At the dacha we have an adobe house, it is warm, but the foundation is crumbling. How to properly repair an old foundation?
Any work on strengthening or repairing the foundation begins with its inspection, inspection can be carried out only when the foundation is “opened”, pits are dug out
It is also important at the initial stage to understand why your foundation is being destroyed.
Perhaps a repair of the blind area is needed, or a new blind area.
Perhaps your foundation is "tormented" by groundwater, you need drainage.
Only after these works (by the way, only specialists can do such work) can one begin to repair the foundation (if the relevance has not yet disappeared, sometimes the above measures are enough, it's not about the foundation).
In general, research work is needed "by eye" to repair the foundation is useless.
If the reason for the destruction of the foundation is that it is not correctly filled (above the freezing point), then the foundation can be insulated, perhaps this will help stop the destruction.
A trench is dug along the perimeter, but no deeper than the “bottom” of the foundation, then waterproofing (after cleaning the foundation from the ground), backfilling of insulation (expanded clay, for example), although it is possible with coarse sand, so the blind area with insulation is cheaper.
There are other methods of repair, with more severe destruction, the foundation is a very serious matter, it is rather difficult to describe all the methods (we do not even know what type of foundation we are talking about), one thing I can say is that without research (preliminary) without looking for the reasons that led it is highly undesirable to start repairing the foundation to destroy the foundation, this is a wasted time and money.
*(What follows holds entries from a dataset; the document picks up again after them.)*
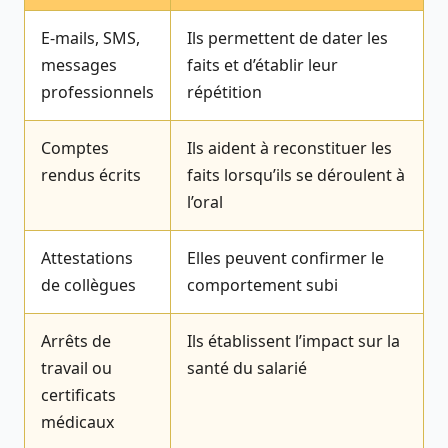
E-mails, SMS,
Ils permettent de dater les
messages
faits et d’établir leur
professionnels
répétition
Comptes
Ils aident à reconstituer les
rendus écrits
faits lorsqu’ils se déroulent à
l’oral
Attestations
Elles peuvent confirmer le
de collègues
comportement subi
Arrêts de
Ils établissent l’impact sur la
travail ou
santé du salarié
certificats
médicaux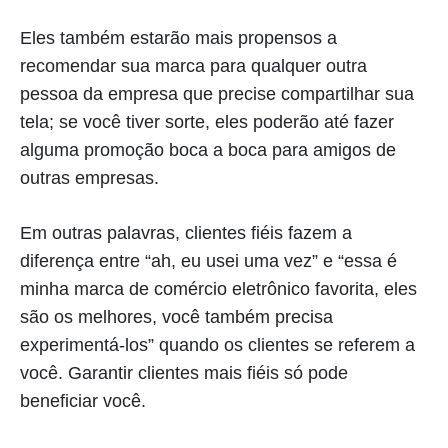
Eles também estarão mais propensos a
recomendar sua marca para qualquer outra
pessoa da empresa que precise compartilhar sua
tela; se você tiver sorte, eles poderão até fazer
alguma promoção boca a boca para amigos de
outras empresas.
Em outras palavras, clientes fiéis fazem a
diferença entre “ah, eu usei uma vez” e “essa é
minha marca de comércio eletrônico favorita, eles
são os melhores, você também precisa
experimentá-los” quando os clientes se referem a
você. Garantir clientes mais fiéis só pode
beneficiar você.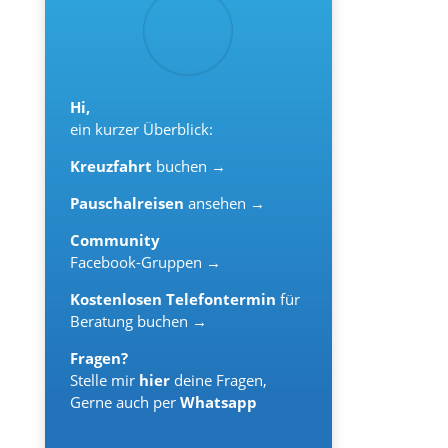
Hi,
ein kurzer Überblick:
Kreuzfahrt
buchen →
Pauschalreisen
ansehen →
Community
Facebook-Gruppen →
Kostenlosen Telefontermin
für
Beratung buchen →
Fragen?
Stelle mir
hier
deine Fragen,
Gerne auch per
Whatsapp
And finally, pouring a new one next to the old foundation, driving the reinforcement into the old one and “tying” it into one whole by pouring concrete, this is a useless task, you will get another foundation next to the old one and that's it.
Strengthening is carried out in sections, the old foundation is undermined, a solution is poured under it, in your case (adobe), these individual sections should be shortened, adobe is not a very durable material.
Video (click to play). |
As you already understood, any of the above works cannot be done on your own (if the result is important).